Cisco XDR automated ransomware recovery feature
Share this:
Cisco is enhancing its XDR platform. By adding recovery to the response process. This enhancement brings near real-time recovery for business operations after a ransomware attack.
With the launch of Cisco XDR, it has delivered deep telemetry and unmatched visibility across the network and endpoints. By reducing the crucial time between the beginnings of a ransomware outbreak and capturing a snapshot of business-critical information to near-zero.
During Q2 2023, the Cisco Talos Incident Response (IR) team responded to the highest number of ransomware engagements in more than a year. With the new capabilities in Cisco XDR, SOC teams will be able to automatically detect, snapshot, and restore the business-critical data at the very first signs of a ransomware attack, often before it moves laterally through the network to reach high-value assets.
Cisco is quickly disrupting the security landscape across their entire portfolio, and their XDR solution could become the de facto reference architecture organizations.

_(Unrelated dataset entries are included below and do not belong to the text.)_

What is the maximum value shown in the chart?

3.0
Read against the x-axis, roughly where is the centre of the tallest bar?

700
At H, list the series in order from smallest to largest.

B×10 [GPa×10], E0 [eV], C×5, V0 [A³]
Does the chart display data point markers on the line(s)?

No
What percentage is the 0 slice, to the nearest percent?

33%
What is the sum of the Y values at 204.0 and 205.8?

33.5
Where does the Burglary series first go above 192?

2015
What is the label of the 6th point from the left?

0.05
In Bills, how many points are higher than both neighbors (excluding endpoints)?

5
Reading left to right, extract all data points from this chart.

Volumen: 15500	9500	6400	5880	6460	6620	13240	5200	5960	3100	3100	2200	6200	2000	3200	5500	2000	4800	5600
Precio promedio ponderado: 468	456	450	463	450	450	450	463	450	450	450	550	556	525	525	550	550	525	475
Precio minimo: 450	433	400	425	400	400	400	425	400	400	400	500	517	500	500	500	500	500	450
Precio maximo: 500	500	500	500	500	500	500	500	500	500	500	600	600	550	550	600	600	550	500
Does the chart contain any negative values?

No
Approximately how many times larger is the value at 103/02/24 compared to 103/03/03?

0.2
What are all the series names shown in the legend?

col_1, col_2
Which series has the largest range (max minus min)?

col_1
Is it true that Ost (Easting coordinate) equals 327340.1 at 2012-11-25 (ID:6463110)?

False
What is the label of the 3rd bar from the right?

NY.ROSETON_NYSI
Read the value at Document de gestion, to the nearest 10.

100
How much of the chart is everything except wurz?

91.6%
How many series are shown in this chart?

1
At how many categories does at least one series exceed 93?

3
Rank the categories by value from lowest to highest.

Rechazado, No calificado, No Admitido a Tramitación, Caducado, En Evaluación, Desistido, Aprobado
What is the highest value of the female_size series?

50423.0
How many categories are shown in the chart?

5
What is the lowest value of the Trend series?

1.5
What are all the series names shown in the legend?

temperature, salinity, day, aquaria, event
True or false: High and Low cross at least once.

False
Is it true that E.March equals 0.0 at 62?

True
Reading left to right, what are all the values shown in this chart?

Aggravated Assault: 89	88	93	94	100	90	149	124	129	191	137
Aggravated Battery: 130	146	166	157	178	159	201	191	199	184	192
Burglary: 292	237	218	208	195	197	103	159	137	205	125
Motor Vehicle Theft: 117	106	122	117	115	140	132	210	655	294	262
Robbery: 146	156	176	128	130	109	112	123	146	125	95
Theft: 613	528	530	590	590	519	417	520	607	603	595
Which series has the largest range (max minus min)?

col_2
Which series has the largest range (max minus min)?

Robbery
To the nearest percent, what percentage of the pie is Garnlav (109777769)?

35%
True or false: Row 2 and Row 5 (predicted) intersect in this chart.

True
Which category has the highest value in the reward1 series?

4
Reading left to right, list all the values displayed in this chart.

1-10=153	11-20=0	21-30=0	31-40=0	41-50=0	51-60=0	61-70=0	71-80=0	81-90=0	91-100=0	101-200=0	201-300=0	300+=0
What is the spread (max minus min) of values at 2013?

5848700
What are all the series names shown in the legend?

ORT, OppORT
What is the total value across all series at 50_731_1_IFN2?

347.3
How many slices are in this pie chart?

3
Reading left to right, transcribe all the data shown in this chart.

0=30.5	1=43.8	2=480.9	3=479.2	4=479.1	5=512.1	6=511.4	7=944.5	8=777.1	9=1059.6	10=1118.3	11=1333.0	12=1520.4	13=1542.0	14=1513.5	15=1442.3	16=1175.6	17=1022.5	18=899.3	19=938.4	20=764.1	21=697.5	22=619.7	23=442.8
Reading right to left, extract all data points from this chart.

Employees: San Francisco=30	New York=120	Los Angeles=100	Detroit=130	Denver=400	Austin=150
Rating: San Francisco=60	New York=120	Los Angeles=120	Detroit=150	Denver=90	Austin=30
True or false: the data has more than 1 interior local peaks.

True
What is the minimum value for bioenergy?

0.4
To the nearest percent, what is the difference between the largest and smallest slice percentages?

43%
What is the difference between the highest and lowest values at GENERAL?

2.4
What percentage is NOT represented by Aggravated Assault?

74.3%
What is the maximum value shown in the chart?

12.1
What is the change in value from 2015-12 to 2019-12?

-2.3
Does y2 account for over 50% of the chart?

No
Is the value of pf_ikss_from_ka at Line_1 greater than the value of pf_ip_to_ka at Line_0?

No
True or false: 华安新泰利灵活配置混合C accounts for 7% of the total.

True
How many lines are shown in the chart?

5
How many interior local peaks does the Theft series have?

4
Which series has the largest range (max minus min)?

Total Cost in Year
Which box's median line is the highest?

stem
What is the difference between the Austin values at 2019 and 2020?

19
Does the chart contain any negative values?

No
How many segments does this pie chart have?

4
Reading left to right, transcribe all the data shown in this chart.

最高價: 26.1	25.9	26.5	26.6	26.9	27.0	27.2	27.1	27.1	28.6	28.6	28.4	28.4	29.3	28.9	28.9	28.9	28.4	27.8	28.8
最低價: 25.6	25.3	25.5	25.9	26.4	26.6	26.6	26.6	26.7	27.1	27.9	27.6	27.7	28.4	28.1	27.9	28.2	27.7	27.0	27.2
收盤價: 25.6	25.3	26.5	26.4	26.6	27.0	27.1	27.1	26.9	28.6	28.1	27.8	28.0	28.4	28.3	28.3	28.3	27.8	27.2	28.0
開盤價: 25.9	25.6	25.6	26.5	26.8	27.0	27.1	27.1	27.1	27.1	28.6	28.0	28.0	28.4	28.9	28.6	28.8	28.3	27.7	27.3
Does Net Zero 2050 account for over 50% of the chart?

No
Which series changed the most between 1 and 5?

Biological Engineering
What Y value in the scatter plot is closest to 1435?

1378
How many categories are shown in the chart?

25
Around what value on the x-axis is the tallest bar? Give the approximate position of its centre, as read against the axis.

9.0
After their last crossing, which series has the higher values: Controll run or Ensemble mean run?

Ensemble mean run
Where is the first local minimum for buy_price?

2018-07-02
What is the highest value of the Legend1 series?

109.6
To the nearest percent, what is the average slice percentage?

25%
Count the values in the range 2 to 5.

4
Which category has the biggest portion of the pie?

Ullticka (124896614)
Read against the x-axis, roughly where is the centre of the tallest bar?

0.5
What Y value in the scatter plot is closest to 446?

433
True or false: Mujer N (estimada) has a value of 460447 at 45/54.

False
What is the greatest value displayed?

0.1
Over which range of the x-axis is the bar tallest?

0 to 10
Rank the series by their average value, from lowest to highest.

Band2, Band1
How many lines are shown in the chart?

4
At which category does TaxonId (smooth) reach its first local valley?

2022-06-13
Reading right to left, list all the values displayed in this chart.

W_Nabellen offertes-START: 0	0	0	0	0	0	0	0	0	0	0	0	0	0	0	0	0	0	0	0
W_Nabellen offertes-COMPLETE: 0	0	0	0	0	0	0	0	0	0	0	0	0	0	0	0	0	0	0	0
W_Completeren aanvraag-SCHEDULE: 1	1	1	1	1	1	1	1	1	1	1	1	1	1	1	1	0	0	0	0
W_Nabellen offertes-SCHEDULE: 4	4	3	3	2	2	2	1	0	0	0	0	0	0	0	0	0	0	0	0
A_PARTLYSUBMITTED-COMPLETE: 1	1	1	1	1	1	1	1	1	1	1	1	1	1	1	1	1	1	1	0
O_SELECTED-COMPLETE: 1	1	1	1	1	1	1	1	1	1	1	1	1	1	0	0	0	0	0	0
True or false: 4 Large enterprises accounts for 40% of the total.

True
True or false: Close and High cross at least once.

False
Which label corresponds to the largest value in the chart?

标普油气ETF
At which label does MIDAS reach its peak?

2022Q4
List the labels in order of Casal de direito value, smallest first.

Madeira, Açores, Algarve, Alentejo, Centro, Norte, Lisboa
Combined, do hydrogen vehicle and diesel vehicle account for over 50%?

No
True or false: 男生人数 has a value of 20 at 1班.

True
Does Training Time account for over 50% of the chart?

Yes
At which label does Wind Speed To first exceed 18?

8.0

Cisco is expanding its initially released, extensive set of third-party XDR integrations to include leading infrastructure and enterprise data backup and recovery vendors. organizations can now automatically recover from ransomware attacks with first-of-its-kind capabilities in Cisco Extended Detection and Response (XDR), the first integration of this kind with Cohesity’s DataProtect and the DataHawk solutions.
Cohesity has a proven track record of innovation in data backup and recovery capabilities. Cohesity’s products provide configurable recovery points and mass recovery for systems assigned to a protection plan. The new features take this core functionality to the next level by preserving potentially infected virtual machines for future forensic investigation, while simultaneously protecting data and workloads in the rest of the environment.
Cohesity’s engineers worked alongside Cisco technical teams to dynamically adapt data protection policies to offer organizations a stronger security posture. This complements Cisco XDR’s robust detection, correlation, and integrated response capabilities and will enable customers to benefit from accelerated response for data protection and automated recovery.
Cisco XDR is now available globally to simplify security operations in today’s hybrid, multi-vendor, multi-threat landscape.